The 2009 U.S. Trends in Refractive Surgery Survey was completed by the ISRS membership in October 2009 with a 19.4% response rate. This was the thirteenth year of U.S. surgeon data collection and was the first time the survey was presented and completed entirely online. The survey allows ISRS members from the United States to have their voices heard on refractive surgery issues.

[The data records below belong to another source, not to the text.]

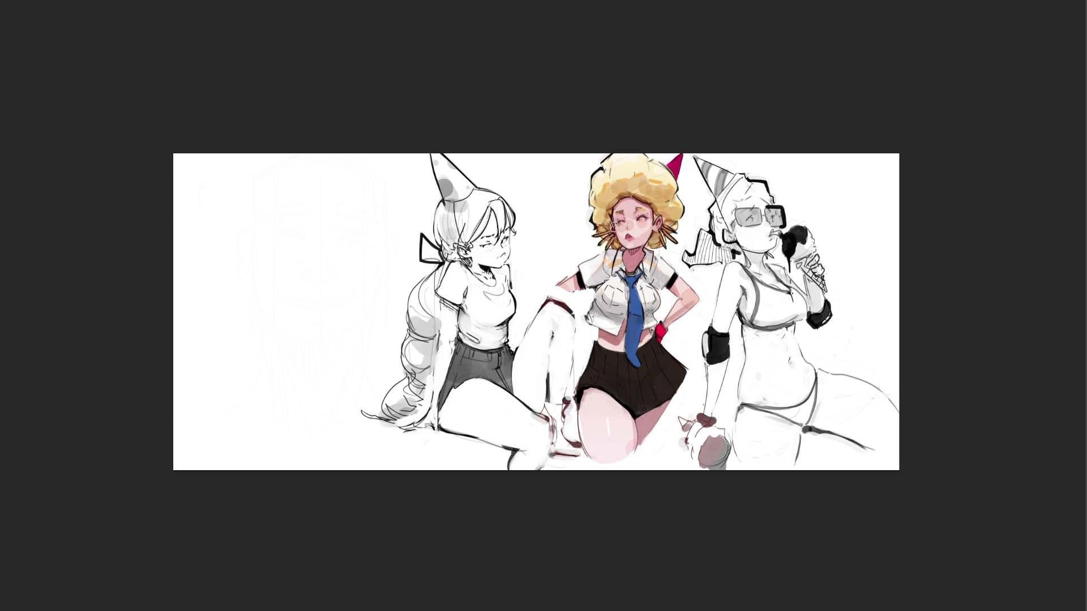
{"action": "mouse_move", "coordinate": [623, 210]}
{"action": "left_mouse_down"}
{"action": "mouse_move", "coordinate": [646, 212]}
{"action": "mouse_move", "coordinate": [624, 219]}
{"action": "left_mouse_up"}
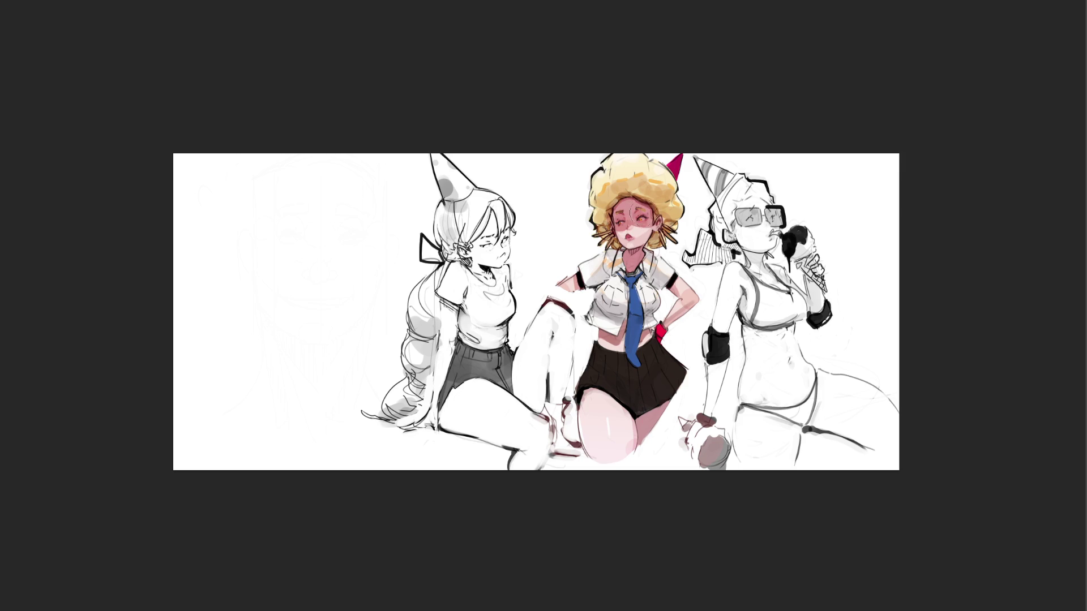
{"action": "key", "text": "ctrl+space"}
{"action": "left_click_drag", "start_coordinate": [635, 248], "coordinate": [641, 247]}
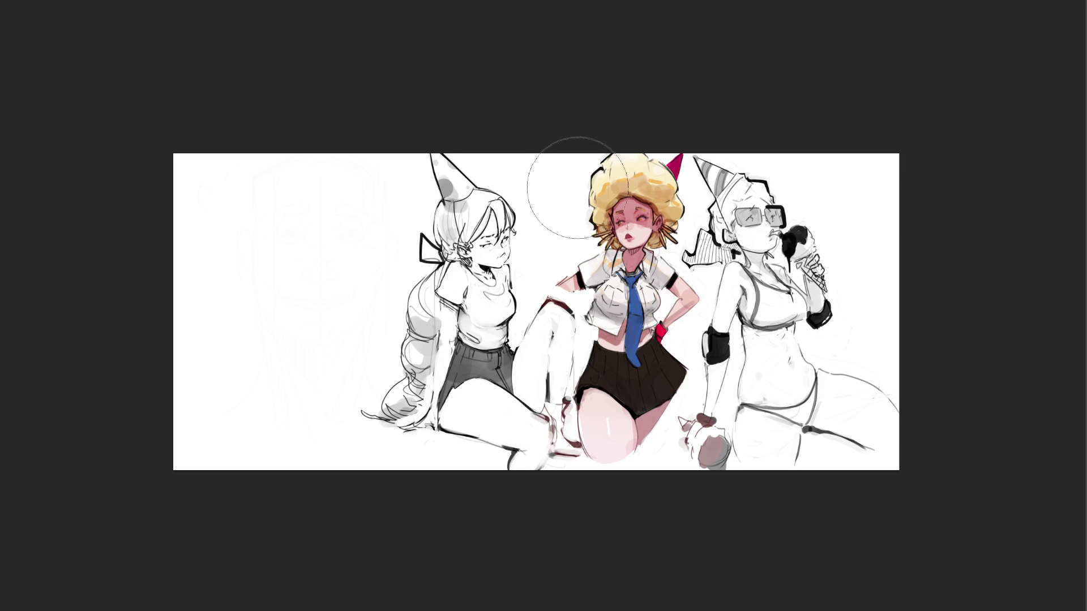
{"action": "key", "text": "bracketleft"}
{"action": "key", "text": "bracketleft"}
{"action": "key", "text": "bracketleft"}
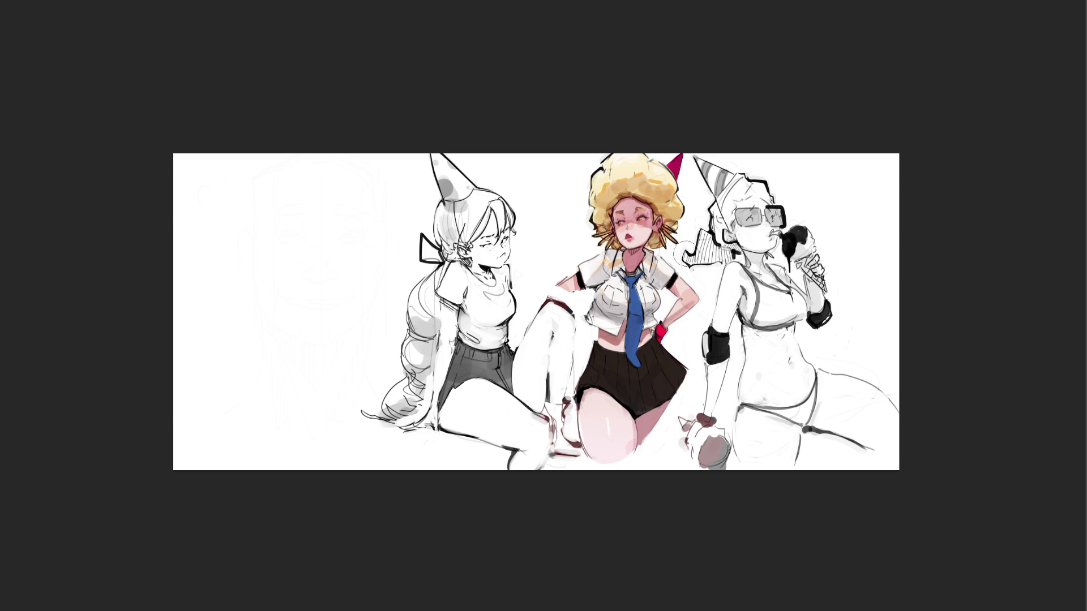
{"action": "left_click_drag", "start_coordinate": [663, 212], "coordinate": [617, 218]}
Step: Compare face shading with undo/redo, keep the lighter pink, and paint the right girl's wristband black
{"action": "key", "text": "ctrl+z"}
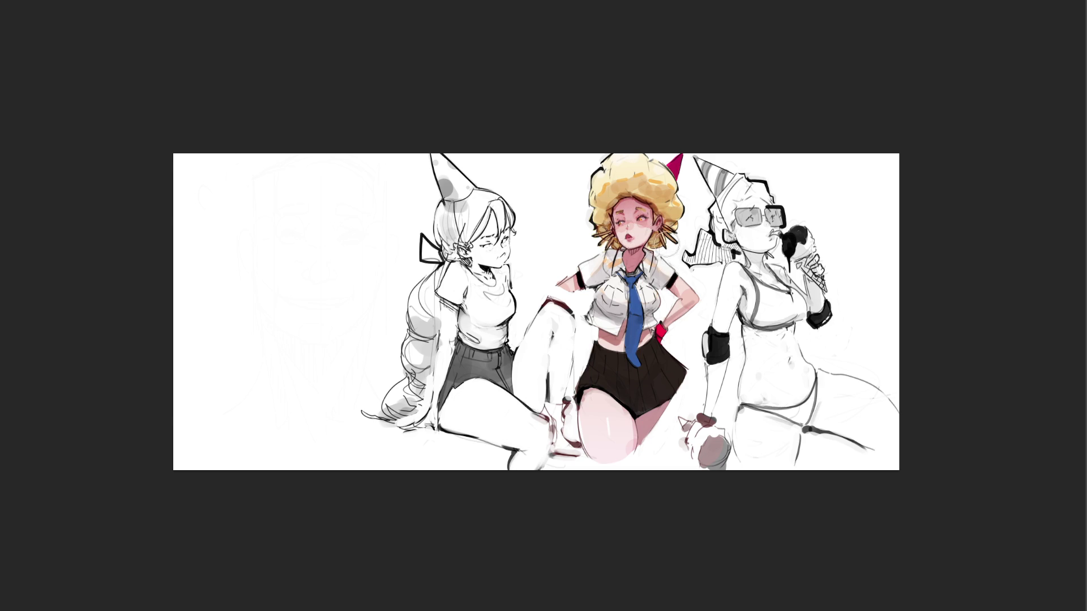
{"action": "key", "text": "ctrl+shift+z"}
{"action": "key", "text": "ctrl+z"}
{"action": "key", "text": "ctrl+shift+z"}
{"action": "key", "text": "ctrl+z"}
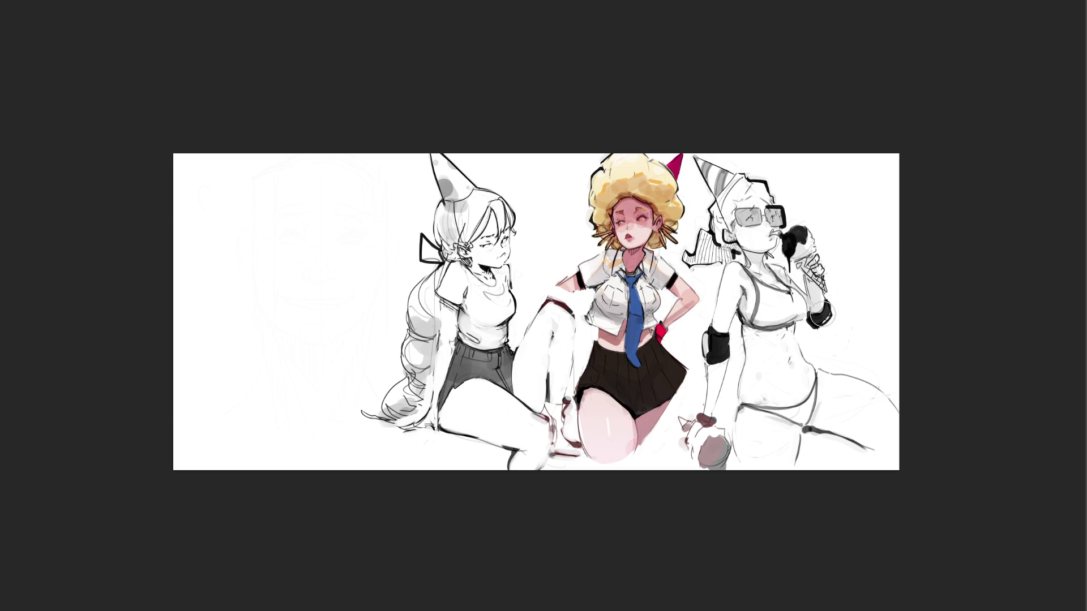
{"action": "left_click_drag", "start_coordinate": [821, 315], "coordinate": [822, 312]}
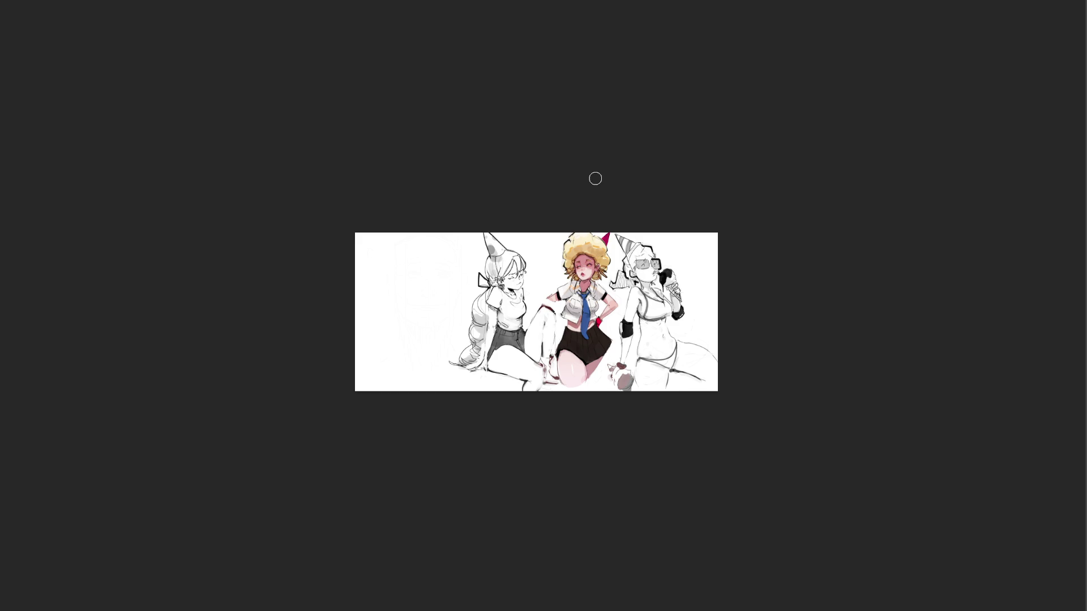
{"action": "key", "text": "bracketright"}
{"action": "key", "text": "bracketright"}
{"action": "key", "text": "bracketright"}
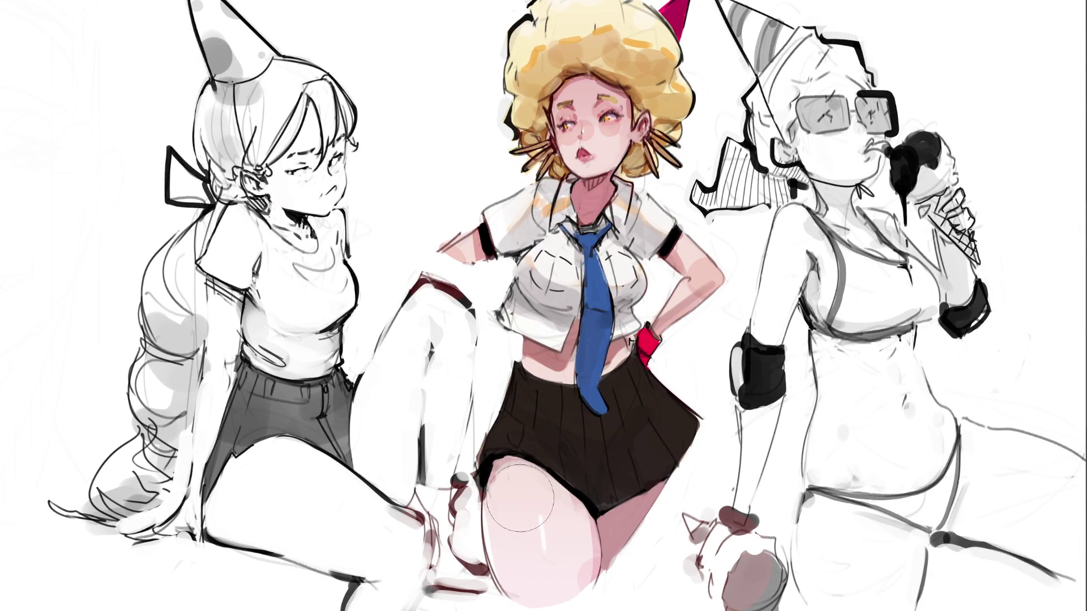
Step: Shade the middle girl's thigh darker pink, blend it softly with a larger brush, and repaint the skirt hem
{"action": "key", "text": "bracketleft"}
{"action": "key", "text": "bracketleft"}
{"action": "key", "text": "bracketleft"}
{"action": "mouse_move", "coordinate": [512, 471]}
{"action": "left_mouse_down"}
{"action": "mouse_move", "coordinate": [494, 483]}
{"action": "mouse_move", "coordinate": [491, 538]}
{"action": "mouse_move", "coordinate": [526, 503]}
{"action": "mouse_move", "coordinate": [544, 538]}
{"action": "mouse_move", "coordinate": [555, 527]}
{"action": "mouse_move", "coordinate": [572, 544]}
{"action": "mouse_move", "coordinate": [550, 566]}
{"action": "left_mouse_up"}
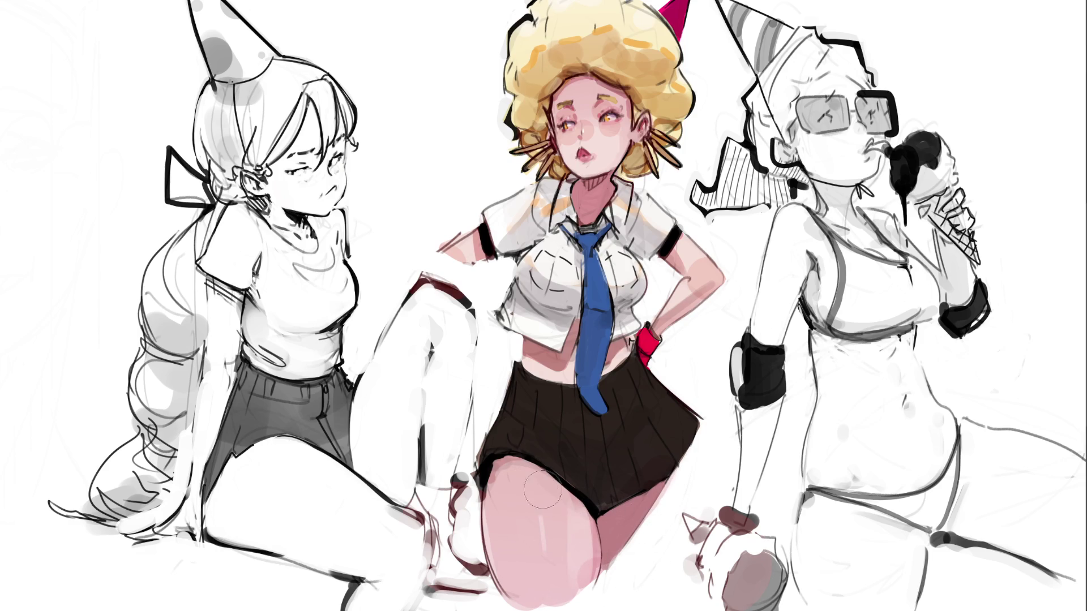
{"action": "key", "text": "bracketright"}
{"action": "key", "text": "bracketright"}
{"action": "key", "text": "bracketright"}
{"action": "mouse_move", "coordinate": [534, 523]}
{"action": "left_mouse_down"}
{"action": "mouse_move", "coordinate": [538, 543]}
{"action": "mouse_move", "coordinate": [532, 464]}
{"action": "mouse_move", "coordinate": [549, 520]}
{"action": "left_mouse_up"}
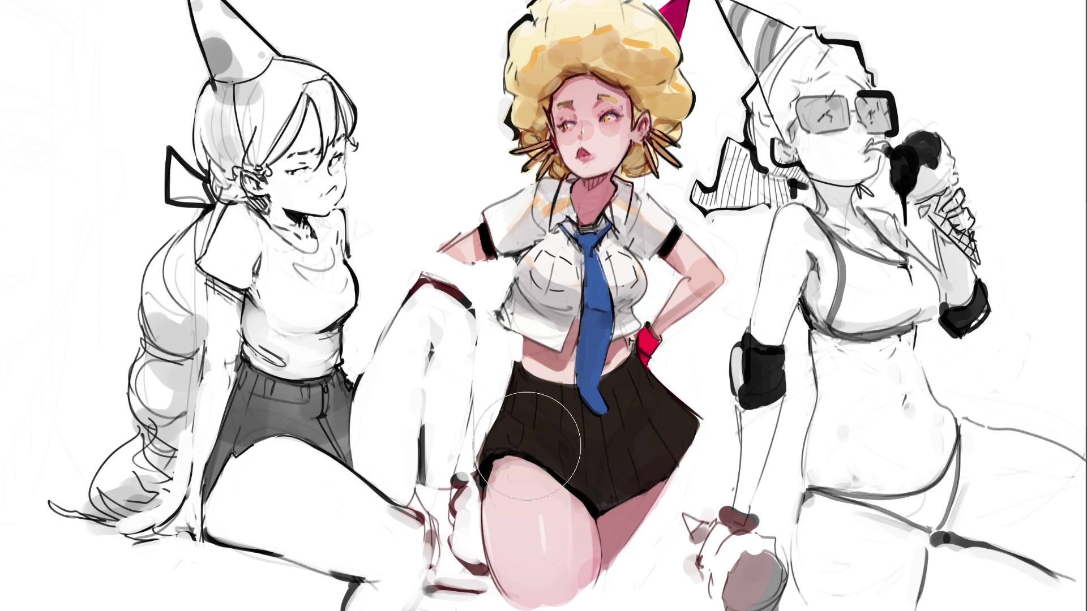
{"action": "mouse_move", "coordinate": [498, 453]}
{"action": "left_mouse_down"}
{"action": "mouse_move", "coordinate": [481, 493]}
{"action": "mouse_move", "coordinate": [509, 566]}
{"action": "left_mouse_up"}
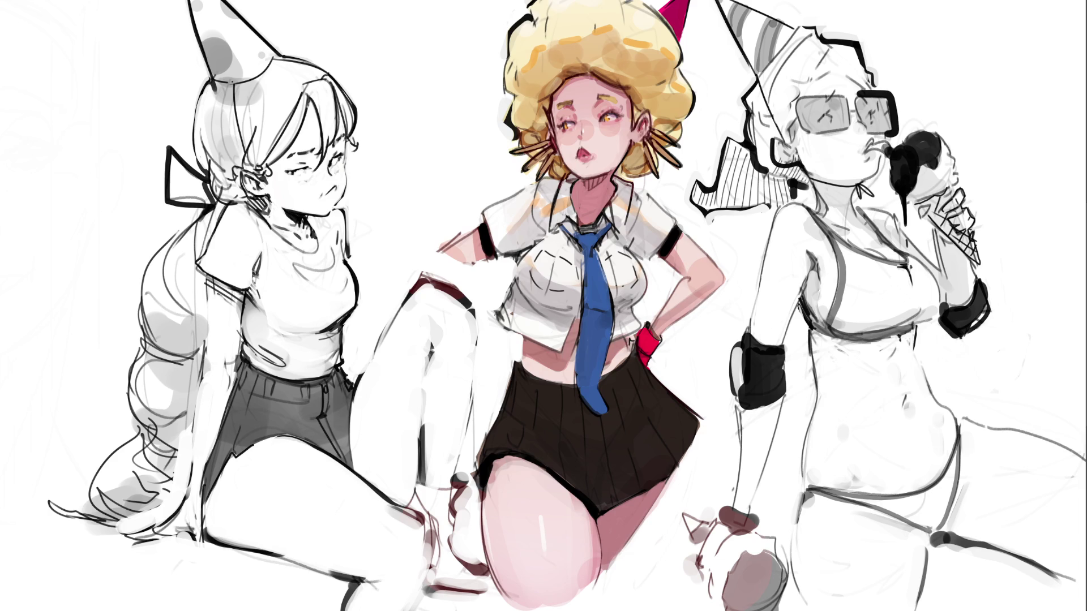
Step: With a small dark brush, accent the earring strands on the right and left of her face
{"action": "key", "text": "["}
{"action": "key", "text": "["}
{"action": "key", "text": "["}
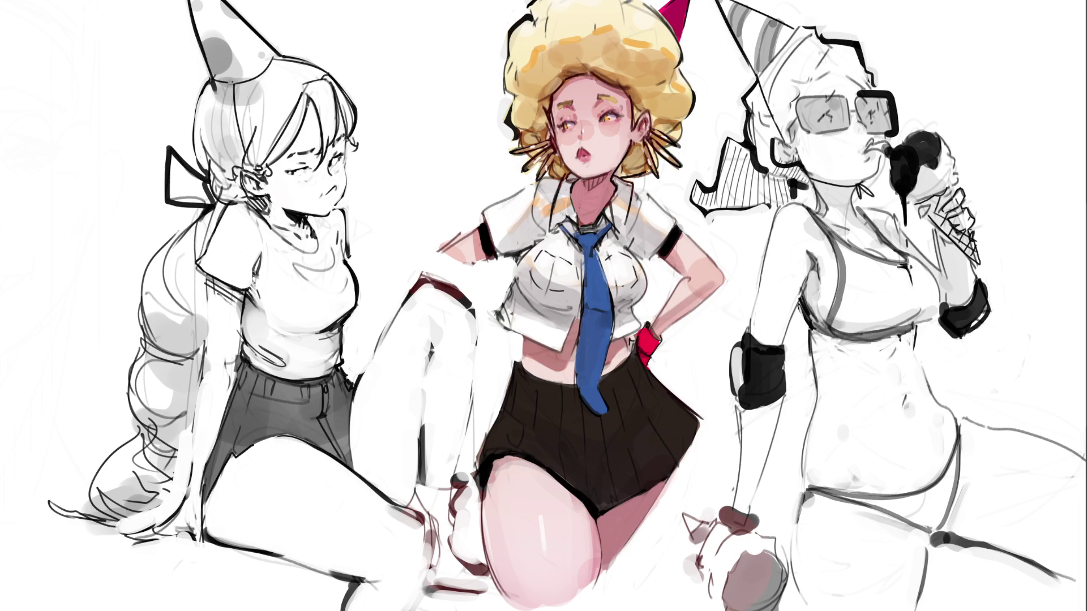
{"action": "left_click_drag", "start_coordinate": [658, 157], "coordinate": [660, 167]}
{"action": "left_click_drag", "start_coordinate": [547, 171], "coordinate": [559, 178]}
Step: Clean the central girl's arm edge, shirt edge and glove top with white strokes
{"action": "left_click_drag", "start_coordinate": [468, 229], "coordinate": [428, 257]}
{"action": "left_click_drag", "start_coordinate": [508, 283], "coordinate": [511, 331]}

Download the 2009 U.S. Trends Survey Presentation (PDF)

Summary of Results

  • Overall, laser vision correction was down 15% from 2008 with 15% of laser vision procedures being performed on the corneal surface (PRK, Epi-LASIK, LASEK) and 85% as LASIK. High volume surgeon laser vision correction (defined as seventy-five or more cases per month) peaked in the year 2001 with 27% of the membership performing that level of surgery then; it has consistently dropped since, now down to 12% within the membership.
  • Surgery on the ten-diopter myope was nearly equally split between phakic IOL at 43% of the membership with 40% preferring to do laser vision correction if there was enough corneal thickness present and there were no other corneal abnormalities. Extraocular refractive surgeries, such as laser vision correction, have traditionally been performed as bilateral, simultaneous procedures, but now intraocular procedures, such as refractive lens exchanges and phakic IOLs are being performed with 8%, and 18% of the membership, respectively, bilaterally and simultaneously at the same surgical setting.
  • The family index of laser vision correction amongst refractive surgeons and their family members show that 25% of the membership has had laser vision correction performed on their own eyes; this represents three to four times the current penetration of LVC in the general population. An even higher index of procedures has been performed on spouses, children, and siblings of refractive surgeons.
  • VISX continues to lose some its top market share to WaveLight with 58% using VISX equipment and 29% using WaveLight equipment. VISX is down from its peak of near 70% in 2000. Mechanical microkeratome use has continued to decrease with 52% of surgeons saying they now use femtosecond laser technology for flap development in LASIK surgery (46% IntraLase and 6% Zeimer).
  • Topography units were listed as Zeiss-Humphrey at 39% over Orbscan at 30% over Pentacam at 23% of the ISRS membership. Presbyopic IOLs as a choice to correct presbyopia represented 9% with ReStor, 6% with CrystaLens, and 4% with the newly FDA-approved Tecnis multifocal lens implant.
  • Monovision and modified monovision (with LVC or IOLs) still remains the procedures of choice to correct presbyopia at 48% and 27%, respectively.
  • LASIK flaps are becoming thinner with 49% of the membership preferring 100 micron flaps and 31% preferring 120-130 micron flaps. Forty-four percent of the membership is still okay with a residual stromal bed thickness of 250 microns in LASIK patients, but 54% did prefer at least 275 or greater microns in the bed.
  • Ectasia has not been increasing and reached its peak several years ago.
  • Regarding central corneal thickness and LASIK surgery, 64% of the membership was okay with performing LASIK on an otherwise normal cornea that showed a central corneal thickness of 480 microns or less; 35% preferred 500 microns or more central thickness.
  • Once again, the majority of ISRS members would not perform refractive surgery electively on a one-eyed patient with 59% choosing to withhold such surgery.